Probablement le vivons-nous différemment, mais la problématique du temps est 
devenu aujourd'hui pour moi une préoccupation croissante.

Du temps où j'étais étudiant, elle ne se posait pas avec autant d'accuité.

En effet, à cette époque-là, les cours me laissant pas mal de temps libre, me 
trouvant loin de la famille et des connaissance, je me distrayais à tester des 
technologies logicielles, faire des expérimentations programmationnelles, et 
biensûr développer des fonctionnalités particulières qui me tenaient à coeur à 
mes heures libres.

Or aujourd'hui, ayant l'impression de ne plus vivre pour moi-même, il est 
devenu de plus en plus difficile de m'adonner à ma passion, du moins quand je 
le veux.

Car entre le travail professionnel dans lequel les échéances sont toujours 
raccourcies, les activités associatives qu'on se sent obligé d'accomplir parce 
qu'il en est de notre devoir nous qui avons été privilégié, la fiançée qui ne 
voit pas forcément l'intérêt que vous vous isoliez pour mettre en pratique des 
idées que vous pouvez avoir aussi subitement que brusquement, la famille qui 
compte désormais sur vous en tant qu'ainé pour résoudre les problèmes courant, 
il ne reste plus autant de temps pour véritablement faire ce qu'on a envi de 
faire.

J'en ai été réduit à me lever la nuit, pratiquement seul moment de calme, pour 
avancer pendant une heure ou deux sur mes projets logiciels.

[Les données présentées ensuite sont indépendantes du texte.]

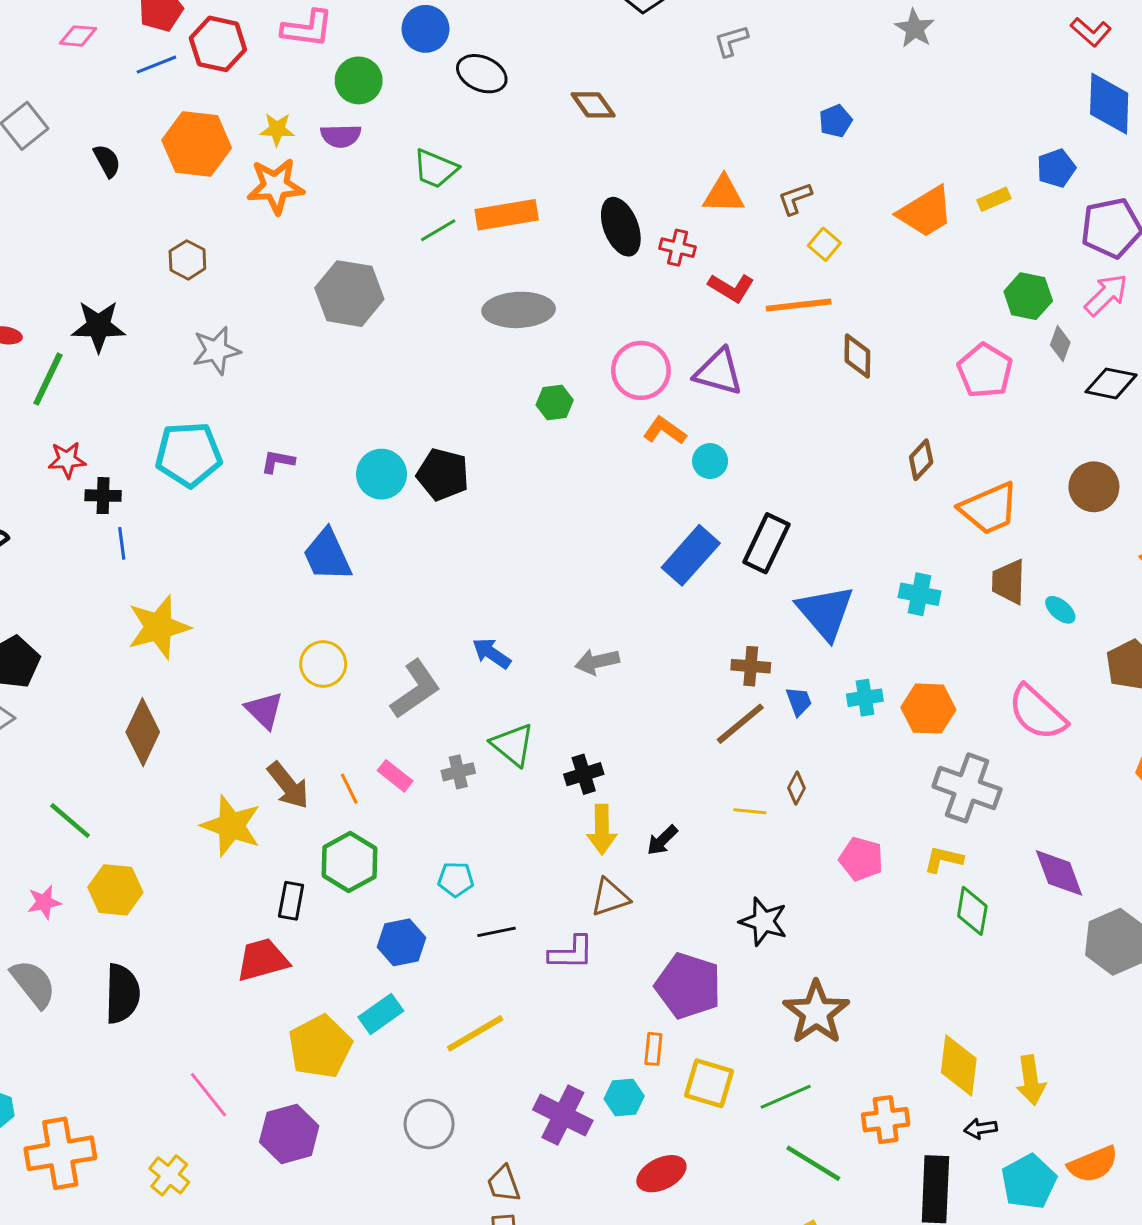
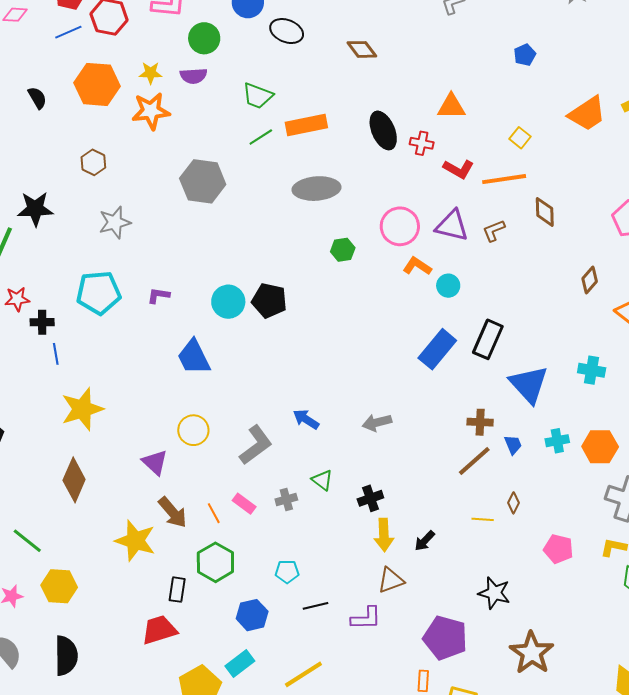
brown L-shape: (795, 199) -> (494, 231), moved
green triangle: (513, 745) -> (322, 480), size x0.7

Certes il y a 
aussi les week-end, mais même ces moments-là commencent à être attaqués.
Je me suis d'ailleurs senti obligé, certains dimanche d'éteindre mon téléphone 
portable parce que s'en devenait trop.

Et ainsi, je ne peux m'empêcher de penser à des prédécesseurs ou ainés dans le 
domaine de la programmation, qui ont pris la décision soit de sacrifier 
complètement leur vie professionnelle , ou tout au moins sacrifier un grand pan 
de leur vie sociale, cela pour mener à bien la concrétisation d'idées  qu'ils 
ont jugé révolutionnaire.

Que faire ?

J'imagine déja ici:
* démissionner de mon boulot en faisant un doigt d'honneur bien placé à 
l'endroit de mon supérieur hiérarchique avant de partir;
* ou faire semblant de ne plus connaître les membres de notre association et 
changer de trottoir quand je les croise;
* ou larguer ma fiançée en lui opposant un prétexte fallacieux comme par 
exemple le fait qu'elle aime manger les biscuits la nuit et que je trouve ça 
impardonable
* ou encore faire semblant de tomber malade pour que la famille me laisse 
tranquille (de préférence un truc très contagieux).

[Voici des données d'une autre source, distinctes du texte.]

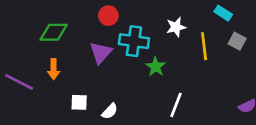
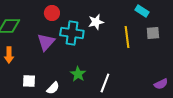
white star: (176, 27) -> (96, 22), moved
gray square: (237, 41) -> (153, 33), turned -32
green star: (156, 67) -> (78, 74), moved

MDR ! Je suis dans une merde grasse.

S'il faille malgré tout que je revois ma façon de m'organiser, je me rappelle 
les propos d'un illustre professeur qui m'avaient été relatés.

Ce dernier exposait que le temps que nous avons est comparable à une caisse que 
l'on doit remplir avec des cailloux.

En effet, selon lui, il convient de mettre dans notre caisse d'abord les plus 
gros cailloux, puis les cailloux moyen, puis enfin les cailloux sabloneux en 
secouant bien la caisse pour que ces derniers passent bien entre les plus gros 
pour s'immisser au fond de la caisse.

Vous l'aurez compris, la taille des cailloux représentant ici la priorité ou 
l'importance des choses que nous devons faire dans notre vie. Et c'est à tout 
un chacun de définir ces ordres de priorité.

Quoi que dans mon cas ça ne m'arrange pas trop car j'estime que toutes les 
choses que j'ai cité plus haut sont aussi importantes les unes que les autres.

Que faire ?

Yannick Daniel Youalé
La programmation est une religion. Aimez-la, ou quittez-la.